Eye Smarter than Scientists Believed
/A new review in Neuron attempts to enumerate examples of interesting computation in the retina, arguing that retinal circuitry is much more than an image preprocessor that merely relays the visual world to higher brain areas. The authors, Tim Gollisch at Max Planck and Markus Meister at Harvard, instead argue that within the retina lies circuitry specifically designed to perform ethologically important computations, reducing the high dimensionality of the visual scene into easily utilizable signals such as "a moving object is located there" or "something is approaching from over there." Extracting this information in retina confers the advantage of speed to the visual system, allowing higher brain areas to react quickly to stimuli with high saliency, increasing the likelihood of the organism's survival. Eye Smarter than Scientists Believed: Neural Computations in Circuits of the Retina Tim Gollisch and Markus Meister Neuron, Volume 65, Issue 2, 150-164, 28 January 2010 http://www.cell.com/neuron/abstract/S0896-6273(09)00999-4
The computations the authors explore include object motion detection, approaching motion detection, motion extrapolation and prediction, omitted stimulus response (an error signal elicited at the termination of a train of periodic flashes), saccadic suppression, burst latency coding, and switchable circuits which dynamically gate information flow. Several of these computations employ precisely matched, convergent excitatory and inhibitory input to sharpen the ganglion cell response to the precise feature of interest. Nonlinear rectification of dendritic subunits followed by summation by the cell body achieves sensitivity to that feature over a wide receptive field without averaging away the signal. The review also shows "building-block" circuit models for how each computation is thought to occur.
Besides serving as an excellent review of what I believe ultimately makes retina worth studying, the paper carefully delineates the implications of this mode of thinking about retinal computation. For example, most of the phenomena discussed in the review are elicited by ethologically salient stimuli of the kind that would not occur in the white noise flicker used to derive LN models of the cells' responses. Acknowledging the positive impact of white noise analysis on the field, the authors recommend a return to probing the retina with more naturalistic stimuli.
Indeed, some early studies of retinal function were guided by much more ethological sensitivity and tried to relate ganglion cell responses to specific tasks (Lett- vin et al., 1959; Levick, 1967). The next generation overturned this anecdotal thinking and applied the rigorous new engineering tools from systems analysis (Rowe and Stone, 1980). Instead of showing the retina some arbitrary photographs of flies, these workers sampled the stimulus space systematically, feeding the retina with sine waves and white noise to measure its transfer function. Sadly, all the resulting ganglion cell receptive fields looked like Mexican hats with a biphasic time course, and the only possible conclusion was that the interesting visual computations are performed later in the brain (Stone, 1983). Now we understand that the problem was not with the ganglion cells, but with the stimuli. For example, the OMS [object motion sensitive] ganglion cells discussed above have perfectly bland-looking center-surround receptive fields when studied with white-noise flicker. Of course the particular condition that reveals their function—differential motion of an image patch and its background—never occurs during white-noise flicker, whereas it represents a common occurrence on the retina in real life.
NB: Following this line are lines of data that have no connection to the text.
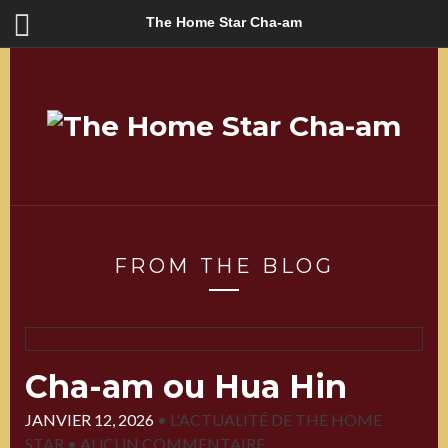
The Home Star Cha-am
FROM THE BLOG
Cha-am ou Hua Hin
JANVIER 12, 2026
•
L'ACTUALITÉ DE THE HOME
STAR
•
AUCUN COMMENTAIRE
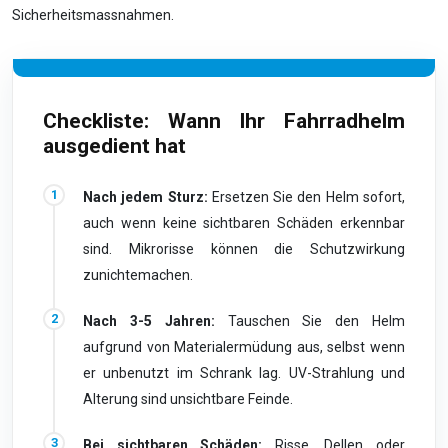
Sicherheitsmassnahmen.
Checkliste: Wann Ihr Fahrradhelm
ausgedient hat
Nach jedem Sturz:
Ersetzen Sie den Helm sofort,
auch wenn keine sichtbaren Schäden erkennbar
sind. Mikrorisse können die Schutzwirkung
zunichtemachen.
Nach 3-5 Jahren:
Tauschen Sie den Helm
aufgrund von Materialermüdung aus, selbst wenn
er unbenutzt im Schrank lag. UV-Strahlung und
Alterung sind unsichtbare Feinde.
Bei sichtbaren Schäden:
Risse, Dellen oder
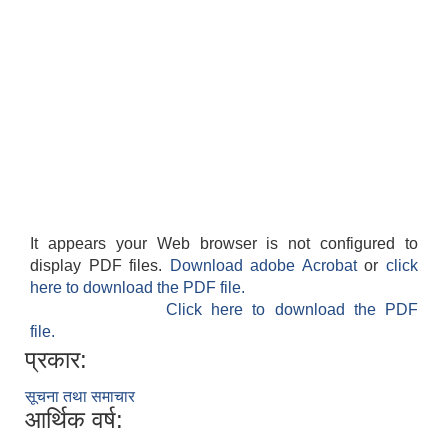
It appears your Web browser is not configured to
display PDF files.
Download adobe Acrobat
or
click
here to download the PDF file.
Click here to download the PDF
file.
प्रकार:
सूचना तथा समाचार
आर्थिक वर्ष:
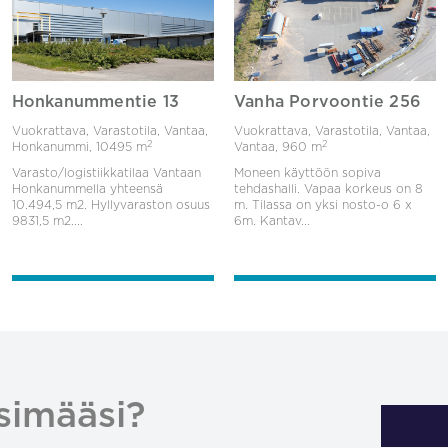
Honkanummentie 13
Vanha Porvoontie 256
Vuokrattava, Varastotila, Vantaa,
Vuokrattava, Varastotila, Vantaa,
2
2
Honkanummi,
10495 m
Vantaa,
960 m
Varasto/logistiikkatilaa Vantaan
Moneen käyttöön sopiva
Honkanummella yhteensä
tehdashalli. Vapaa korkeus on 8
10.494,5 m2. Hyllyvaraston osuus
m. Tilassa on yksi nosto-o 6 x
9831,5 m2....
6m. Kantav...
simääsi?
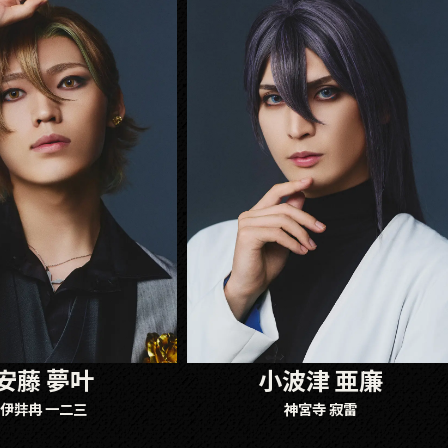
安藤 夢叶
小波津 亜廉
伊弉冉 一二三
神宮寺 寂雷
Nevertheless, the ultimate goal of understanding the population response to authentic natural scenes remains out of reach. Consequently, a balance struck with a reductionistic approach and ethologically important stimuli will be most informative for the present.
Looking forward, the authors are optimistic that new technologies will help solve longstanding questions in the field as well as open up new lines of research. The ability to genetically target, label, and manipulate individual cell types is a promising direction for the field, as many of these interesting signals are output by distinct types of ganglion cells that are not easily morphologically resolved. Additionally, improved experimental access to interneurons, likely with optical reporters of neural activity, will allow direct testing of the circuit models hypothesized to implement the computations described in the review.